##### PODANY FRAGMENT #####
Tożsamościowy kryzys rodziny dotyczy naszej epoki. Przy tej okazji warto sięgnąć do teorii początku zjawiska, zwanego małżeństwem. Nie jest ono niczym naturalnym. Jak podaje Battaille, idąc za myślą de Saussure’a, jest społecznym wynalazkiem, umożliwiającym transgresję seksualną – tzn. uprawniony, nieograniczony wręcz dostęp do seksu. Miało to szczególne znaczenie dla mężczyzn czasów przedhistorycznych, gdzie suwerenną szafarką dostępu do seksu była kobieta. Skutkowało to porządkiem, w którym mała grupka najlepszych mężczyzn miała dostęp do dużej grupy kobiet, zaś reszta przeciętnych ludzkich samców obywała się bez naturalnego zaspokojenia libido.
##### DOSTARCZONE DANE #####
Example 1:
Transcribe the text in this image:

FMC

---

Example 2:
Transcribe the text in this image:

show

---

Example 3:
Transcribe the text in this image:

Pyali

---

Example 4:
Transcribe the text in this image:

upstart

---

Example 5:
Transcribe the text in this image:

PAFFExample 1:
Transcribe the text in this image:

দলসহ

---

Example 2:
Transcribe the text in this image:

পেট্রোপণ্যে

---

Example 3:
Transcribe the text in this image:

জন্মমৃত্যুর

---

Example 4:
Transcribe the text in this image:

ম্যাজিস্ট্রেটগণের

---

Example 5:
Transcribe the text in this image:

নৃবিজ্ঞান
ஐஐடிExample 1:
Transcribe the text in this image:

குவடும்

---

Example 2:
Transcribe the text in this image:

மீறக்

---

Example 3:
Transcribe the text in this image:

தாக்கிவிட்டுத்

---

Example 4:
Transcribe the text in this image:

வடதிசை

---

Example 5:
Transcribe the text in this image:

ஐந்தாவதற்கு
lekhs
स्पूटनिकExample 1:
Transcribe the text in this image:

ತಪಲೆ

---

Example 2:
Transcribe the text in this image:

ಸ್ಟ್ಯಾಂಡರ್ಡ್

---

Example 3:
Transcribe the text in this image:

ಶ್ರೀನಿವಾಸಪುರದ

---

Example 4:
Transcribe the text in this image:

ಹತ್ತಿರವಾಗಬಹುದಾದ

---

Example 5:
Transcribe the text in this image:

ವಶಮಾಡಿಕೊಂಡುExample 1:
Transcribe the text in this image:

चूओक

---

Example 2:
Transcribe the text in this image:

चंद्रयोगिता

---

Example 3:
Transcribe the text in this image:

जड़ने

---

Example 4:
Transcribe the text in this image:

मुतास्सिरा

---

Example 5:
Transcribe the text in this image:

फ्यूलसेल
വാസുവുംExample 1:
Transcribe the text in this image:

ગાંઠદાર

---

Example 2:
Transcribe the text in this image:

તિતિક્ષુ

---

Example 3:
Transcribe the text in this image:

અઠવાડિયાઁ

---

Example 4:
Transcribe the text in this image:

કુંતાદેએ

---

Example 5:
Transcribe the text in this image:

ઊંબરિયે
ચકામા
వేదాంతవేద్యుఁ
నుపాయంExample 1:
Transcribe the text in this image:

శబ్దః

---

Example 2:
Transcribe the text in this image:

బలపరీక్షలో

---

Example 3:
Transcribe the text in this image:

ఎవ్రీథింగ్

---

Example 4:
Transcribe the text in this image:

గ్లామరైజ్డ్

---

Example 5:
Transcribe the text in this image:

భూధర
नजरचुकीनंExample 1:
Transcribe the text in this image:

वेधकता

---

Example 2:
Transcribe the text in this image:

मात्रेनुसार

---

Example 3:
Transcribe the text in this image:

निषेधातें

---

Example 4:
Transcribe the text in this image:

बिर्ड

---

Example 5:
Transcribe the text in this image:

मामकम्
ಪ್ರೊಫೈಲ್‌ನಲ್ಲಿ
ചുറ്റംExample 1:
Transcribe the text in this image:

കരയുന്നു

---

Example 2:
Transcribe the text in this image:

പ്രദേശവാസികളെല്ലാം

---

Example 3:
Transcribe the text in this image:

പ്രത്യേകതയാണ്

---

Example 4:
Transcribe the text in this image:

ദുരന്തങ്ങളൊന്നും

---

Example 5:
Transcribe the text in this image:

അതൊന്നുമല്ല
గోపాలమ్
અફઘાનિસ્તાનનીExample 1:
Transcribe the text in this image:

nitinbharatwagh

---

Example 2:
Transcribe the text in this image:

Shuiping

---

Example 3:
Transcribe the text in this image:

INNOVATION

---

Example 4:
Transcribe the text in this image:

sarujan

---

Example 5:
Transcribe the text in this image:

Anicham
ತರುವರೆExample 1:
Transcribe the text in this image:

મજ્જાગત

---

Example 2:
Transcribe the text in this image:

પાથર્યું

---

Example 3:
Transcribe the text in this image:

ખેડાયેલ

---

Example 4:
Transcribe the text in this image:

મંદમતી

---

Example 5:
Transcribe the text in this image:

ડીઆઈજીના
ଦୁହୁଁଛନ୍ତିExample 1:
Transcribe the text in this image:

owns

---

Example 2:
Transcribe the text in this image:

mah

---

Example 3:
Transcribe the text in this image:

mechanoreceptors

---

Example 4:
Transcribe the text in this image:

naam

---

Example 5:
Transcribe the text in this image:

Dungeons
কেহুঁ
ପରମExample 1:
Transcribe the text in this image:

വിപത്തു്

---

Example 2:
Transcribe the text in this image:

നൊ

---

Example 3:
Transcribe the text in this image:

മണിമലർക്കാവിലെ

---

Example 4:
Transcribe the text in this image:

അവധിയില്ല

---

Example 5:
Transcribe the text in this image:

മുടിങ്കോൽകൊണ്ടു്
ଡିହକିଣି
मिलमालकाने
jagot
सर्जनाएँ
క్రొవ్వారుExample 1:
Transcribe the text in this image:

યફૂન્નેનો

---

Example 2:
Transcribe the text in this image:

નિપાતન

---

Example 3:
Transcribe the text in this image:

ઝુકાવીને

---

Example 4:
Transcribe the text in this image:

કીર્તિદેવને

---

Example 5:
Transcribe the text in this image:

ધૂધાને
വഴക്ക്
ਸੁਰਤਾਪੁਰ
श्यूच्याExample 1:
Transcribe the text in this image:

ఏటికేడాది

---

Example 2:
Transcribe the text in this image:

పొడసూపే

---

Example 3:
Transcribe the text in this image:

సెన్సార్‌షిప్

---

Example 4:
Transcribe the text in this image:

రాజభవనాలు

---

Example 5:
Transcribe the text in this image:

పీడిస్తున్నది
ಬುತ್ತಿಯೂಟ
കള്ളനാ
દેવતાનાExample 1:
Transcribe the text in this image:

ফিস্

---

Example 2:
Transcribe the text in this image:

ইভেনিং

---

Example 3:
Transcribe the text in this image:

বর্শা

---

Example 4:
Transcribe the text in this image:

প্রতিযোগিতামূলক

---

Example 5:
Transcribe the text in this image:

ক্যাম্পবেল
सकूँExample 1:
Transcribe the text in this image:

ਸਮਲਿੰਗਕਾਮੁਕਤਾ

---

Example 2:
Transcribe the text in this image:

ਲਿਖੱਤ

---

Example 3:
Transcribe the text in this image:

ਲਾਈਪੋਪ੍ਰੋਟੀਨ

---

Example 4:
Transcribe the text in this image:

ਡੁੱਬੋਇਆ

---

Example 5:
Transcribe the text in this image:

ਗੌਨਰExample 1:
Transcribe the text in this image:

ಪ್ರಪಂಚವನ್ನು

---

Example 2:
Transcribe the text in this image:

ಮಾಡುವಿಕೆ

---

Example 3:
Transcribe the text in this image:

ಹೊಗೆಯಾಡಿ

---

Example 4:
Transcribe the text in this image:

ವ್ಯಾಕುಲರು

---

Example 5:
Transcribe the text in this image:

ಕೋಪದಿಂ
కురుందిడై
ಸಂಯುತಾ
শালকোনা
#####
## POLECENIE 1
Przepisz z fragmentu o małżeństwie tekst od słów „Tożsamościowy kryzys rodziny” aż do słów „naturalnego zaspokojenia libido.” włącznie.
## POLECENIE 2
Kto według fragmentu o małżeństwie był w czasach przedhistorycznych suwerenną szafarką dostępu do seksu?
Odpowiadaj wyłącznie na podstawie podanego fragmentu.

## WYNIK KOŃCOWY 1
Tożsamościowy kryzys rodziny dotyczy naszej epoki. Przy tej okazji warto sięgnąć do teorii początku zjawiska, zwanego małżeństwem. Nie jest ono niczym naturalnym. Jak podaje Battaille, idąc za myślą de Saussure’a, jest społecznym wynalazkiem, umożliwiającym transgresję seksualną – tzn. uprawniony, nieograniczony wręcz dostęp do seksu. Miało to szczególne znaczenie dla mężczyzn czasów przedhistorycznych, gdzie suwerenną szafarką dostępu do seksu była kobieta. Skutkowało to porządkiem, w którym mała grupka najlepszych mężczyzn miała dostęp do dużej grupy kobiet, zaś reszta przeciętnych ludzkich samców obywała się bez naturalnego zaspokojenia libido.

## WYNIK KOŃCOWY 2
Suwerenną szafarką dostępu do seksu była kobieta.